Que la clause invoquée par Mme A est précédée du rappel du texte de l’article 285-1 du Code rural, devenu L.213-3 ;

Que Mme A ne peut dès lors prétendre que les délais d’action ont été augmentés par la volonté des parties ;

Attendu que les délais légaux du Code rural sont de rigueur et courent même si l’acheteur a été empêché d’agir pour une cause indépendante de sa volonté ;

Qu’ainsi, Mme A est forclose. »

Au final, Mme A perd donc son action de manière définitive, car le jugement est rendu sans possibilité d’appel (enjeu du litige inférieur à 4 000 €).

IL EÛT ÉTÉ BIEN PLUS JUDICIEUX…

On ne peut que déplorer, dans cette affaire, que Mme A et son conseil n’aient pas pensé à fonder l’action judiciaire sur la garantie de conformité prévue par le Code de la consommation. En effet, la vente étant intervenue après le mois de février 2005, les dispositions des articles L.211-1 et suivants de ce code étaient parfaitement applicables au litige et Mme A n’aurait pas manqué d’obtenir gain de cause si elle avait fait état de ces textes. En introduisant son action le 27 octobre 2006, soit moins de deux ans après la vente, les demandes étaient parfaitement recevables.

Quant à leur bien-fondé, la jurisprudence considère qu’un vice rédhibitoire est a fortiori un défaut de conformité : la dysplasie du chien aurait par conséquent conduit le tribunal à considérer que le vendeur n’avait pas délivré un bien conforme.

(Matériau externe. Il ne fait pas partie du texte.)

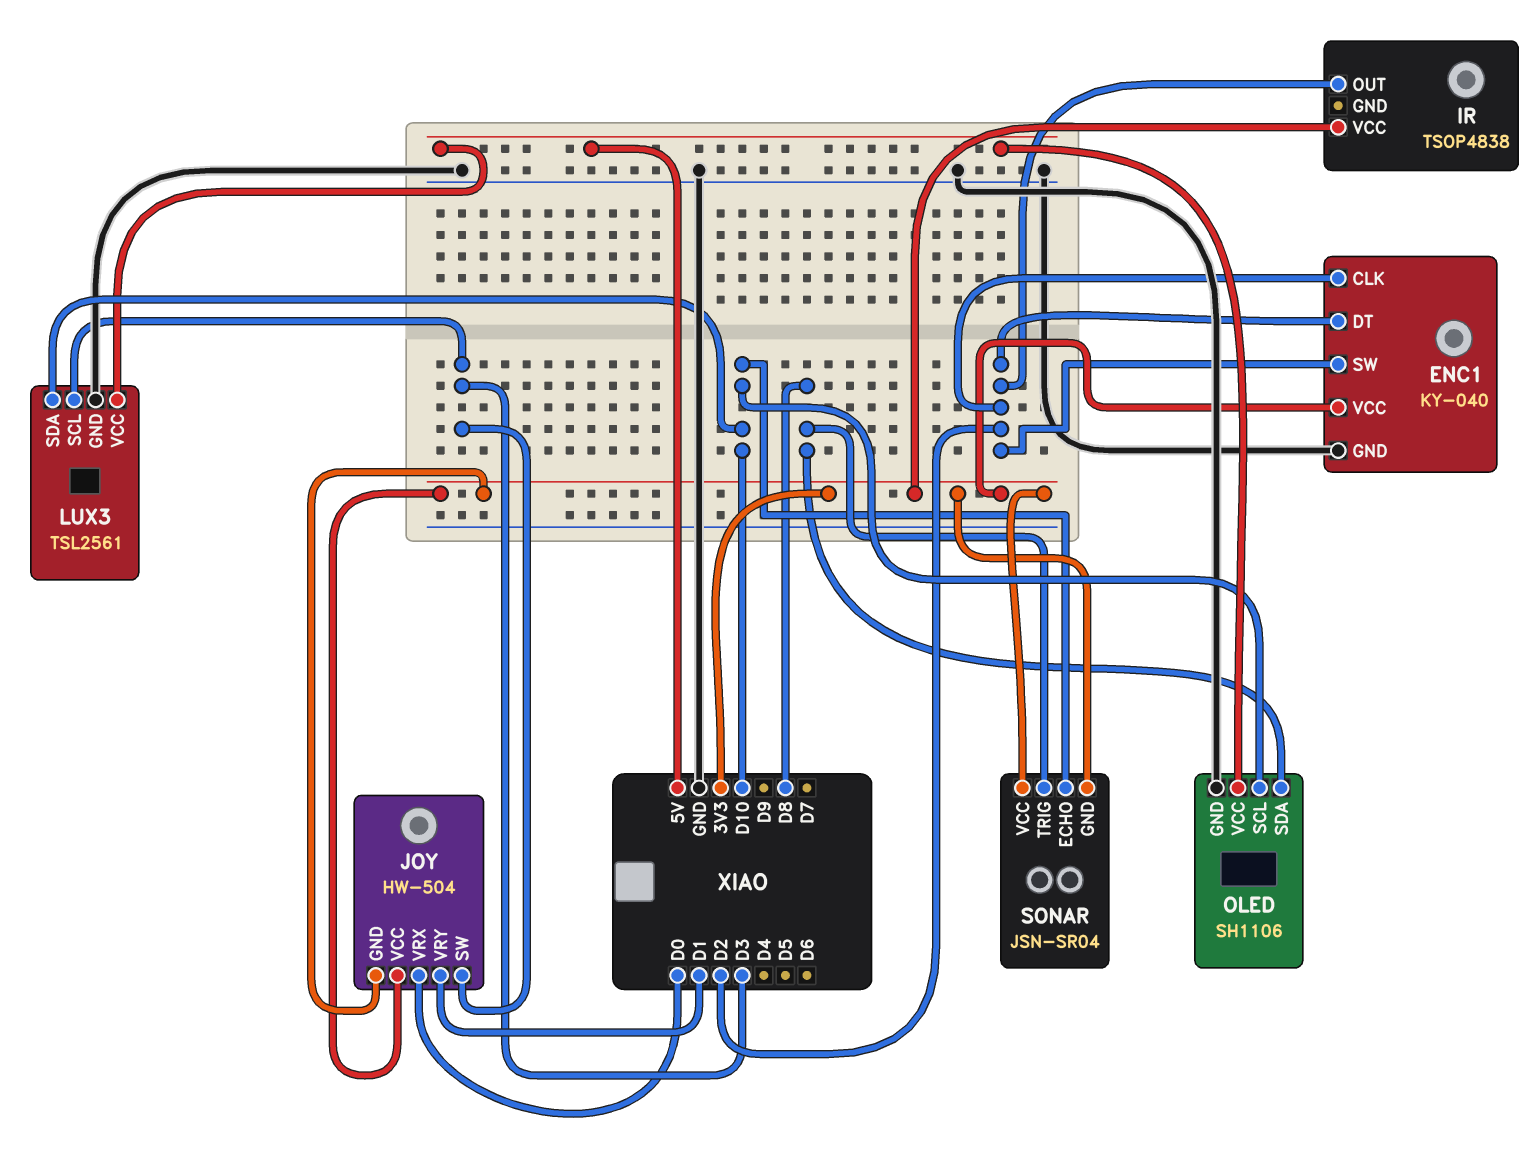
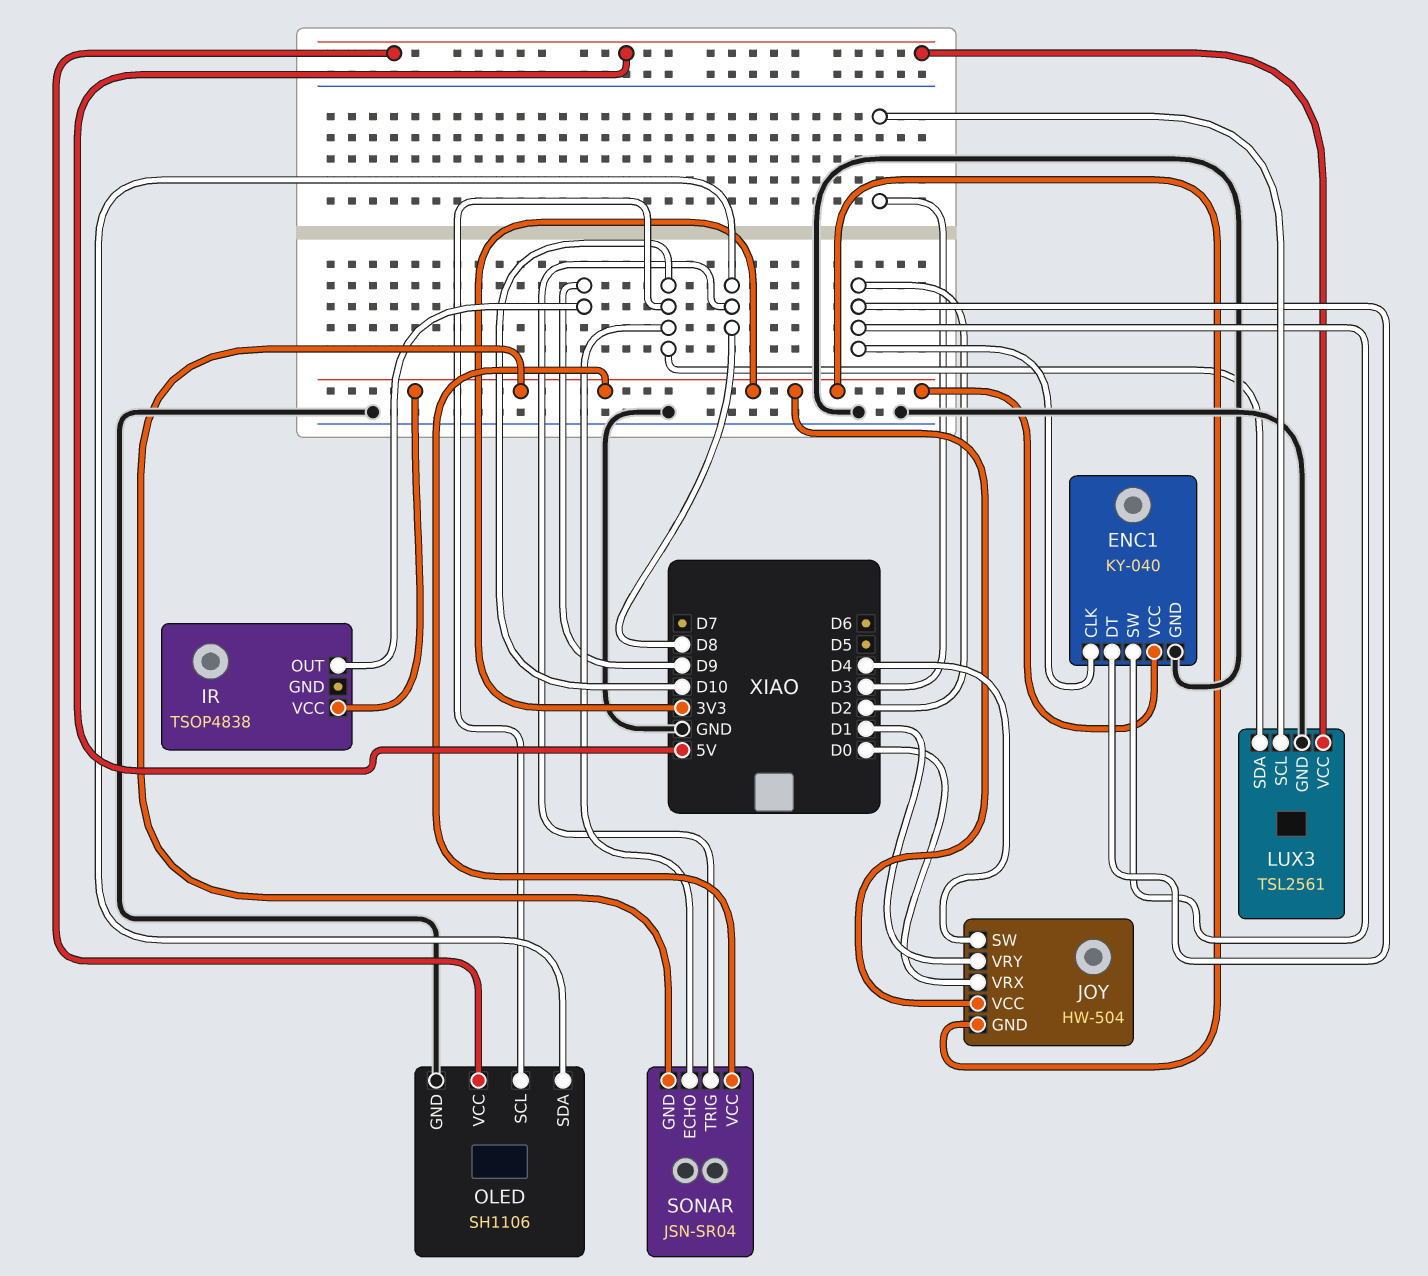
IR pin OUT: D2 -> D9
JOY pin SW: D3 -> D4

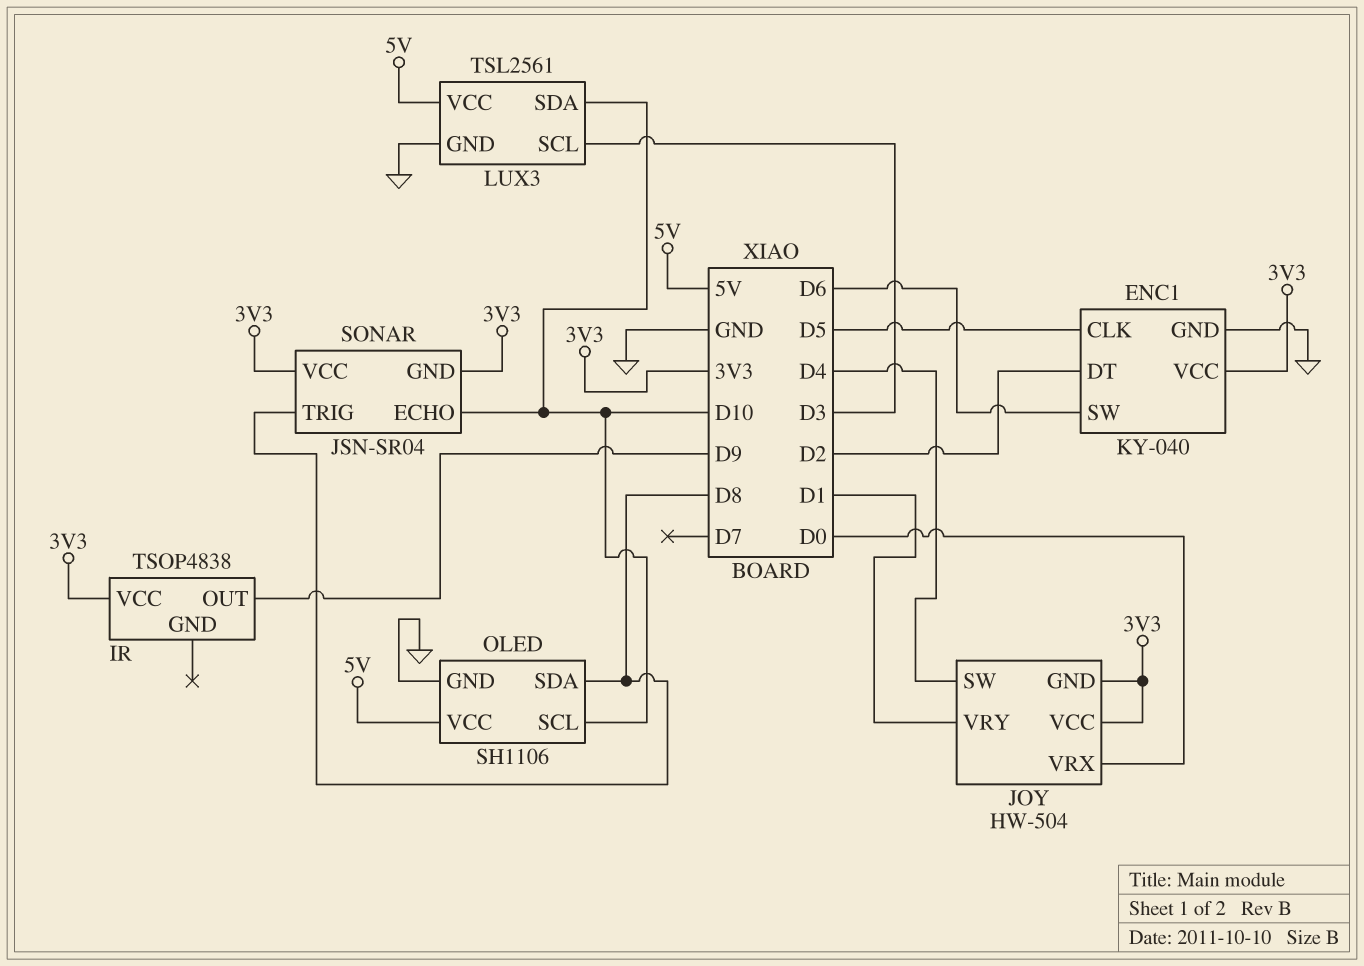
ENC1 pin CLK: D2 -> D5
ENC1 pin SW: D2 -> D6

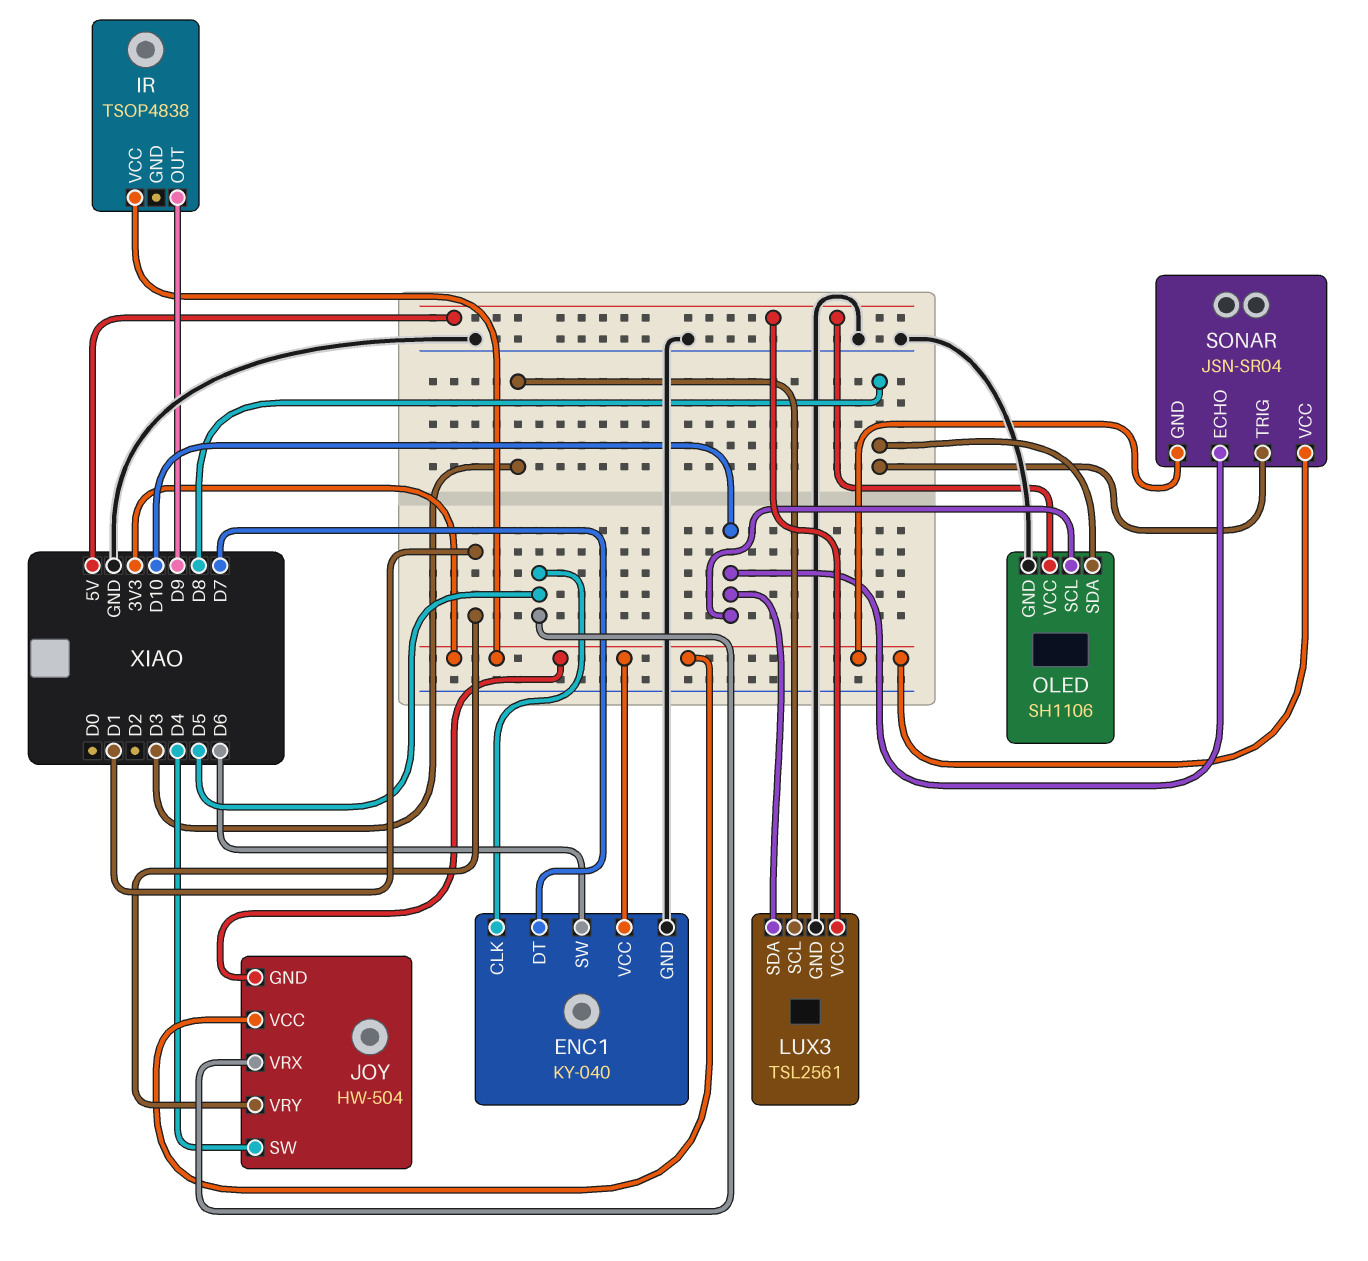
ENC1 pin DT: D2 -> D7
JOY pin VRX: D0 -> D5

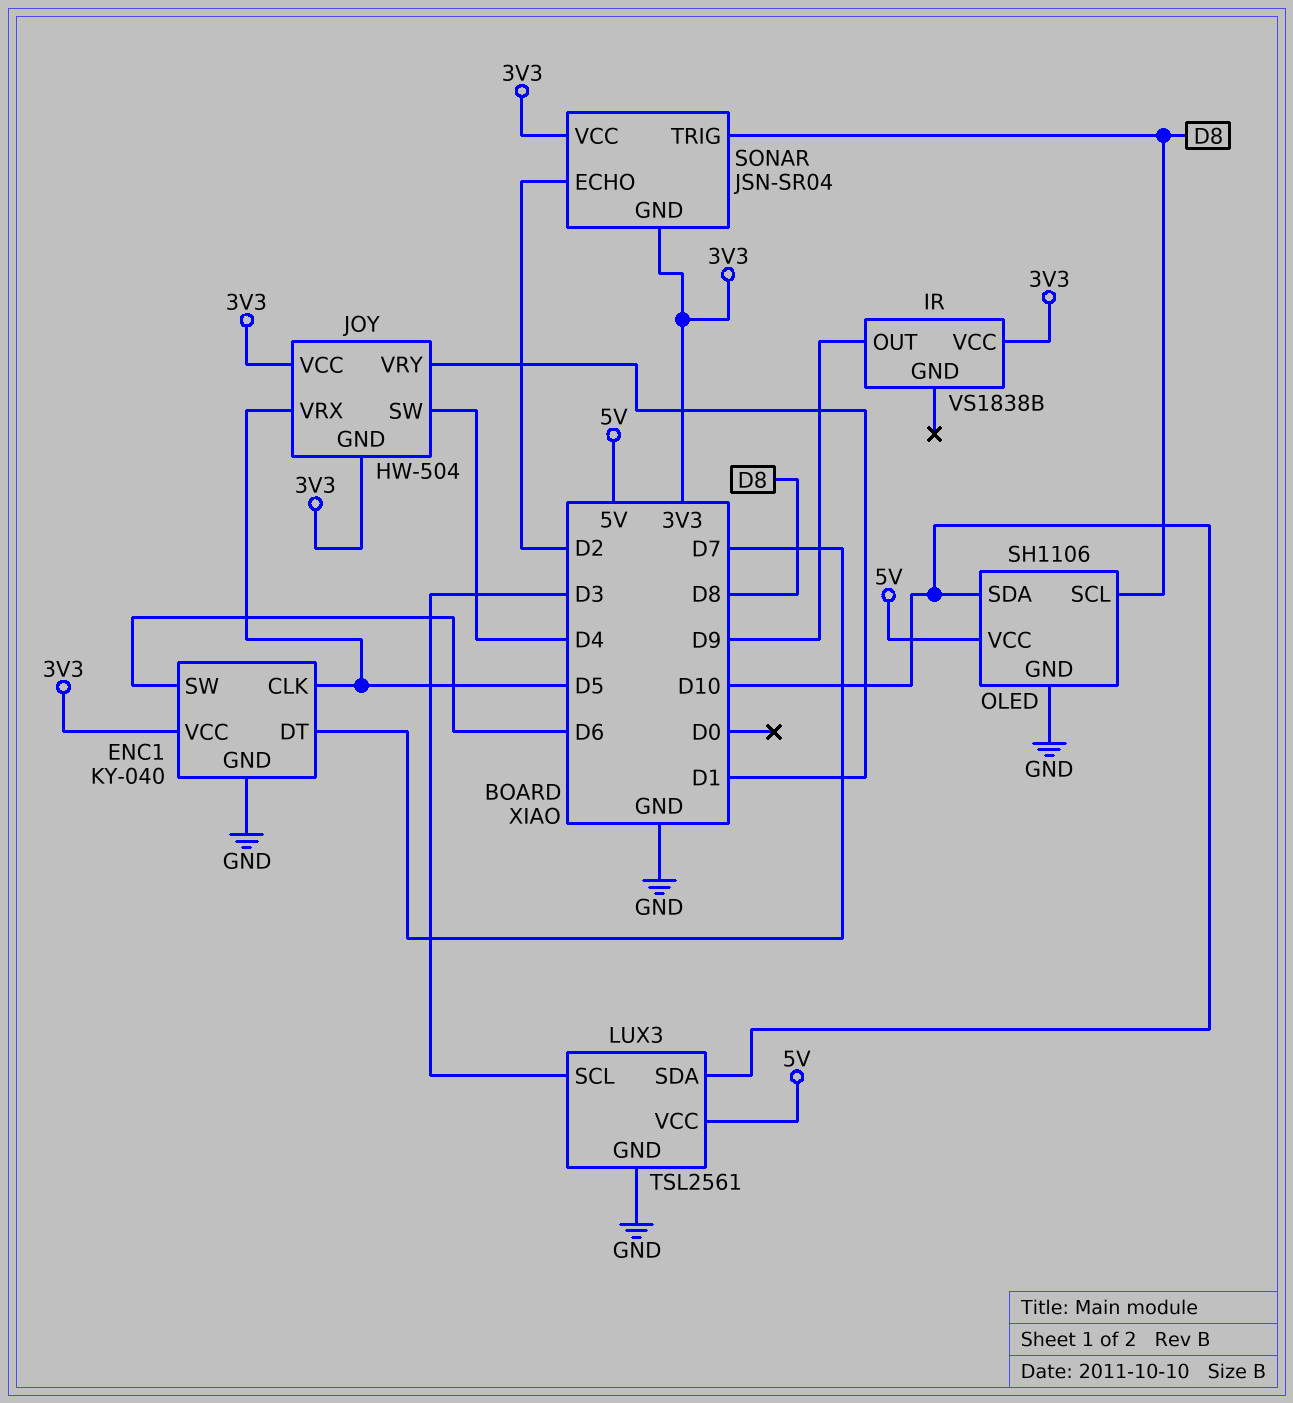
IR: TSOP4838 -> VS1838B
OLED pin SCL: D10 -> D8
OLED pin SDA: D8 -> D10
SONAR pin ECHO: D10 -> D2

Sur ce fondement, Mme A aurait pu obtenir un remboursement partiel du prix de vente, le remboursement des frais vétérinaires engagés, ainsi qu’un dédommagement au titre du préjudice moral. Une acheteuse placée dans la même situation que Mme A a ainsi pu obtenir réparation sur ces trois points grâce au Code de la consommation (juridiction de proximité de la Châtre, le 3 décembre 2009).